Com a formação dessas comunidades, tudo começou a crescer. As produções em torno dos vídeos ficaram maiores e o feedback instantâneo dos fãs motivava a criar mais conteúdos originais.
– Quem era pequeno ficou até maior do que algumas instituições que antes ditavam as regras. O que aconteceu foi uma revolução comportamental e criativa em grande escala. O YouTube representa hoje o que a TV a cabo foi para a TV aberta algum dia – diz.
Para Manuela Villela, gerente de parcerias do YouTube, o site olha com atenção aos seus criadores de conteúdo, principalmente, para ajuda-los a monetizar seus vídeos e canais e já anuncia que nos Estados Unidos, o site já está trabalhando em produções independentes.

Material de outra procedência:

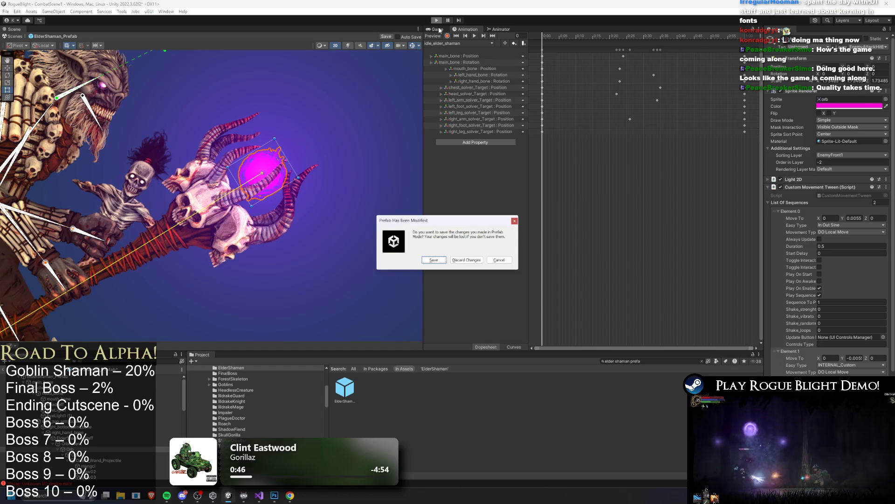
{"action": "key", "text": "Return"}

– A forma como lidamos com entretenimento mudou muito nos últimos anos. Hoje, não estamos mais satisfeitos em apenas consumir conteúdos, queremos interagir, opinar, dizer se gostamos ou não. O fã de um youtuber faz parte de uma comunidade que tem um contato direto com o seu ídolo – opina.

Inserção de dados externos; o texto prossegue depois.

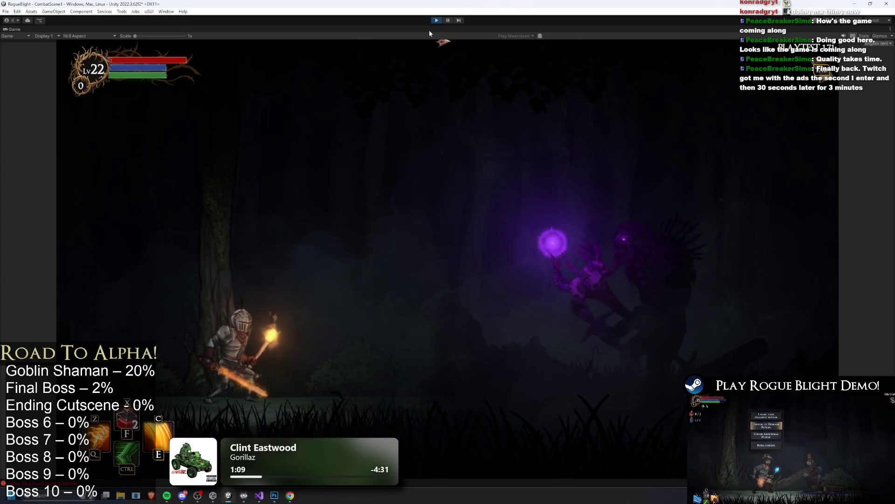
{"action": "left_click", "coordinate": [436, 20]}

Youtuber é de fato uma profissão concorda Manuela. E a maneira que esses profissionais ganham o pão de cada dia é possível pelo próprio programa de parcerias, qualquer canal pode ser um parceiro, independente de tamanho. Além disso, com a fama, vem a procura das marcas, além do lançamento dos próprios produtos.
Segundo o site especializado no mercado editorial PublishNews, dos sete livros mais vendidos até agora em 2015, três são de estrelas do YouTube. No ranking, está "Eu fico loko" de Christian Figueiredo, de 21 anos, que compartilha o seu dia a dia e as angustias e experiências que a maioria dos adolescentes podem se identificar. Ele tem dois canais que somam mais de 4,7 milhões de inscritos. A youtuber Isabela Freitas com o livro "Não se apega, não" também figura na lista. A tendência de lançamento de livros e produtos atende a demanda de fãs que querem consumir o que tem a cara dos próprios ídolos. A receita de publicidade dividida entre o autor dos vídeos e o Google é apenas uma fatia do faturamento dessas novas celebridades.

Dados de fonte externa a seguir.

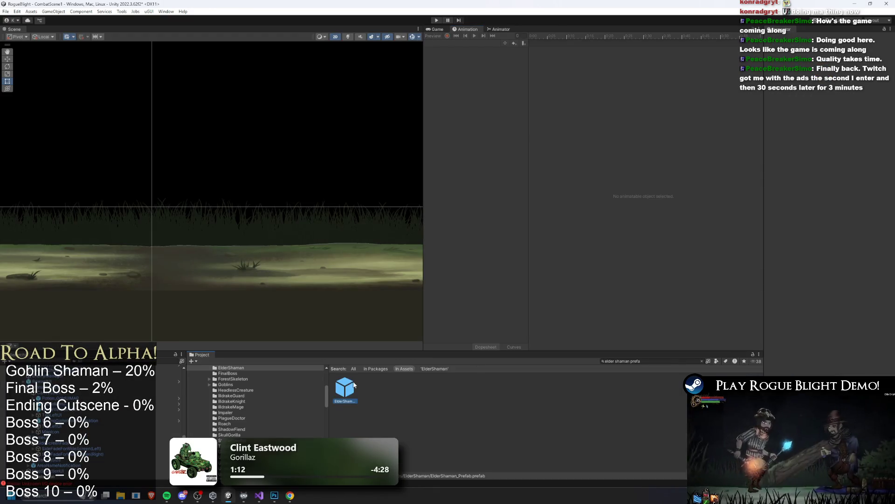
Reopen the ElderShaman prefab, select the Orb, and widen the Inspector panel.
{"action": "double_click", "coordinate": [352, 382]}
{"action": "left_click", "coordinate": [259, 167]}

– As marcas conseguem entrar em contato com um público já cativo e disposto a receber aquela mensagem. O fã está mais sujeito a ser impactado dessa forma direta, porém mais natural, como se estivesse ouvindo a mensagem da boca de um amigo. E as marcas já acordaram para esse fato – explica.
Otávio Albuquerque, 33 anos, conhecido como Tavião, é a dupla de PC Siqueira no canal Rolê Gourmet. Enquanto bebem cerveja e conversam, ensinam receitas como o “dogão de miojo”. Em paralelo, ele mantém um canal que registra coisas que fez pela primeira vez, o Coisas Que Nunca Vivi (ou evitava viver). Formado em Ciências Sociais, hoje é estrategista de conteúdo em um espaço especial para a produção de conteúdo para criadores parceiros do site.
– O YouTube é um lugar da personalidade, diferente de TV e de filmes. Acho que quando a gente é jovem, precisa de modelos para se identificar, e é muito mais eficiente buscar exemplos em pessoas reais, do que uma banda ou ator, que podem ser personagens. O Rolê Gourmet mostra dois amigos bebendo e cozinhando, sendo tontos às vezes, errando. Tudo isso faz parte do programa – diz.